> _Task 1_
Please rewrite everything in the listing below from the line with "common name: Pale-flowered orchid" down to the line with "scientific name: Phedimus hybridus", both lines included, swapping "phylum" for "division" and leaving all else unchanged.

*** Source passage ***

Ten years later, activist Neil Aggett was killed in another
"suicide attempt", prompting a former police Special Branch member to apply for amnesty with the country's Truth and Reconciliation Commission (TRC) set up years later to probe apartheid atrocities.
TRC horrors
The TRC started in April 1996 hearing evidence about the killing of four high-profile activists in the Eastern Cape province, called the Cradock Four, who were shot dead and whose bodies were found burnt in a field in 1985.
It was to hear thousands of other, similar tales.
In its final report, handed to President Thabo Mbeki by Archbishop Emeritus Desmond Tutu, commission chairperson, in March 2003, the commission listed some 19 050 names as victims of gross human rights violations under apartheid.
The list also has the names of those mainly white South Africans who died during ANC bomb attacks in restaurants and shopping malls during the 1980s, and children.
Six-year-old Katryn Schoon was killed with her mother Jeanette, an ANC member, when she opened a letter bomb at her Angolan home in the southern town of Lubango on June 28, 1984, sent by apartheid-state operatives.
"Their stories reflect the greater experience and suffering of our people, many of whom were not able to come forward and tell their own story," reads the foreword to the TRC report's Volume Seven, Victim Findings.
"Many others laid their lives down in the fight to make South Africa the democracy it is today," added the ANC's Mosia.
"The greatest gift they gave the people of this country is the ability for all people to stand up and make a cross on a ballot paper, like they did voting in South Africa's third general elections earlier this month," he said.

***

> _Task 2_
Copy everything from "TRC horrors" down to "other, similar tales." in the Truth and Reconciliation Commission passage above, word for word.

*** Excerpted data ***

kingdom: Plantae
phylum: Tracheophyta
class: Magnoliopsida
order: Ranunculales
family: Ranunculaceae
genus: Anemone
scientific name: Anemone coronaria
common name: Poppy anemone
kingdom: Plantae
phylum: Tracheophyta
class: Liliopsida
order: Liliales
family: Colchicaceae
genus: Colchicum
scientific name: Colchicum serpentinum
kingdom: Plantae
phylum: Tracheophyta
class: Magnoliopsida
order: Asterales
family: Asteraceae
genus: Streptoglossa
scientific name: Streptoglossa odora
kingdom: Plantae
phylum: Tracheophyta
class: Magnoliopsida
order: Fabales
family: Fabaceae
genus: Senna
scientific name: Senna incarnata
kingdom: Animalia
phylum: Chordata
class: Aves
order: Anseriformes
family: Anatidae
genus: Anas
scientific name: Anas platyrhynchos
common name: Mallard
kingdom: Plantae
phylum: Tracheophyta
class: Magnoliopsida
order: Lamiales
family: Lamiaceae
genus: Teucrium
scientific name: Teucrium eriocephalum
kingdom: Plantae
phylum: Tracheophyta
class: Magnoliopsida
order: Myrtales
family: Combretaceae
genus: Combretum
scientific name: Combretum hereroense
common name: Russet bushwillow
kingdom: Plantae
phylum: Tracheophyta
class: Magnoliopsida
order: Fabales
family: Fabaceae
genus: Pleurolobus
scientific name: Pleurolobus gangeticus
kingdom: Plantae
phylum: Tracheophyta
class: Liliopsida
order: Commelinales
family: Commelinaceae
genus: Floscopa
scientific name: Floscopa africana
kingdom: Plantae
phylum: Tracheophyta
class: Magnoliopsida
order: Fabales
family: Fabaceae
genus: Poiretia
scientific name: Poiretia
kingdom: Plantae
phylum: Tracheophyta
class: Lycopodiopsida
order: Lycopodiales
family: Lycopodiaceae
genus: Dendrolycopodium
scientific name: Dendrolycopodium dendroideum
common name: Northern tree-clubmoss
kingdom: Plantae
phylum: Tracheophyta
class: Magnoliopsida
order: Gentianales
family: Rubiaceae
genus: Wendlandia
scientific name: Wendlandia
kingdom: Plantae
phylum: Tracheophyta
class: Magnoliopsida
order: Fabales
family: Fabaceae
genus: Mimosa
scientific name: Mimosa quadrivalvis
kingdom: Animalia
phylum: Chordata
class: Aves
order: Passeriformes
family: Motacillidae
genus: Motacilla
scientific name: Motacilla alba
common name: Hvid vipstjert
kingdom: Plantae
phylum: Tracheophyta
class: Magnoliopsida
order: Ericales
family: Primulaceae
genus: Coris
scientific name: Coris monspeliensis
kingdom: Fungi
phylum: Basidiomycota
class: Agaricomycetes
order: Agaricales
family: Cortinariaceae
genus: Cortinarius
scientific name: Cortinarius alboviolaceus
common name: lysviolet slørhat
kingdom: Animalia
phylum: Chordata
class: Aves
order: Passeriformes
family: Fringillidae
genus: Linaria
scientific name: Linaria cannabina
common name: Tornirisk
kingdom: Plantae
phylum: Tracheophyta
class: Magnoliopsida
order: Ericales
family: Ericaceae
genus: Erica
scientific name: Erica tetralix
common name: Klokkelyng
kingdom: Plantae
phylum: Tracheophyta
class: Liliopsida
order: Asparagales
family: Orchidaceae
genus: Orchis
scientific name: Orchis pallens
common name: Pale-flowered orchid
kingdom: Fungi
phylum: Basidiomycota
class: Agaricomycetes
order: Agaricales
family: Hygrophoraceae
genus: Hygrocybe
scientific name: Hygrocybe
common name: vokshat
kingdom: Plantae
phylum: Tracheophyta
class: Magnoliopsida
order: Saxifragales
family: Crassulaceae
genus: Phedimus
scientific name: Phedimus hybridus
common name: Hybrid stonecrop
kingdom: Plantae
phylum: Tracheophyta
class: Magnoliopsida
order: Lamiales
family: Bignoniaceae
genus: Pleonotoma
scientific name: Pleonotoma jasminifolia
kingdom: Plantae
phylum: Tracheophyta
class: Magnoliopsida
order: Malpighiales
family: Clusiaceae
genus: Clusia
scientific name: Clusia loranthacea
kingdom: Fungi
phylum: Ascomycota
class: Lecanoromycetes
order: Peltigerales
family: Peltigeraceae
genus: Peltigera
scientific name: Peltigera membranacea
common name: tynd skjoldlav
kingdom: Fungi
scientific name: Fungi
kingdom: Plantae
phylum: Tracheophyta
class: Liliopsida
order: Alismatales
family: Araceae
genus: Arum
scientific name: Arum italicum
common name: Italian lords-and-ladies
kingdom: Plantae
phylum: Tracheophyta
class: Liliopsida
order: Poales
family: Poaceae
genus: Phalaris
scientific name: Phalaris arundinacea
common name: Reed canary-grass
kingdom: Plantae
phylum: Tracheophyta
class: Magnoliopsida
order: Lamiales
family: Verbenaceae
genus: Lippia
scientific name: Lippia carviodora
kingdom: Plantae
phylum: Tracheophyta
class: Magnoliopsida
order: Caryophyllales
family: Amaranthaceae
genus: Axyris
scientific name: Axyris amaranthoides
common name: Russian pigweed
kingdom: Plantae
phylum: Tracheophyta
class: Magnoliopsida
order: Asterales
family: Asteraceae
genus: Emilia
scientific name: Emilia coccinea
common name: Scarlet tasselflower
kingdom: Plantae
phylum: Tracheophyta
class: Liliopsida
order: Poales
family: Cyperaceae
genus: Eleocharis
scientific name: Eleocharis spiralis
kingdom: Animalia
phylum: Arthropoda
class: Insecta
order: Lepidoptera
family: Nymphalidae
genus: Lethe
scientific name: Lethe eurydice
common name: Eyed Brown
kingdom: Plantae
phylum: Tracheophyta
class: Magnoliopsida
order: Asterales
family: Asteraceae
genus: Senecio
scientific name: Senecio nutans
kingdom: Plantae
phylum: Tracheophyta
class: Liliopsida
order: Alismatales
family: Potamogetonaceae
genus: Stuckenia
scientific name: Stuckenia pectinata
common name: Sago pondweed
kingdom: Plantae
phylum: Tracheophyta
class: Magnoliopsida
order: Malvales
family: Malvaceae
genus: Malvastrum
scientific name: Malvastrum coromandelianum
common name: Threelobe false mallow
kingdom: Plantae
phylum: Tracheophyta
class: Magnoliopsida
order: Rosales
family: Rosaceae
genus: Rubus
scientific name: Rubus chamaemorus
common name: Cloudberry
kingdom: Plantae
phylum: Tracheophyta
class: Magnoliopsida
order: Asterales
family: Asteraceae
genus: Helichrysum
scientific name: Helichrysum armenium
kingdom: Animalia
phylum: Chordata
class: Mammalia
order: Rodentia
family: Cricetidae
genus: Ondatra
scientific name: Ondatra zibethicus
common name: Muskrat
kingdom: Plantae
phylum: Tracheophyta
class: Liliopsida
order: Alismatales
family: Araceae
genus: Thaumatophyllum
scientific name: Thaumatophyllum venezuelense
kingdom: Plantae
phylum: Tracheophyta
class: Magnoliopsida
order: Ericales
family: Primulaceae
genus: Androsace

***

> _Task response 1_
common name: Pale-flowered orchid
kingdom: Fungi
division: Basidiomycota
class: Agaricomycetes
order: Agaricales
family: Hygrophoraceae
genus: Hygrocybe
scientific name: Hygrocybe
common name: vokshat
kingdom: Plantae
division: Tracheophyta
class: Magnoliopsida
order: Saxifragales
family: Crassulaceae
genus: Phedimus
scientific name: Phedimus hybridus

> _Task response 2_
TRC horrors
The TRC started in April 1996 hearing evidence about the killing of four high-profile activists in the Eastern Cape province, called the Cradock Four, who were shot dead and whose bodies were found burnt in a field in 1985.
It was to hear thousands of other, similar tales.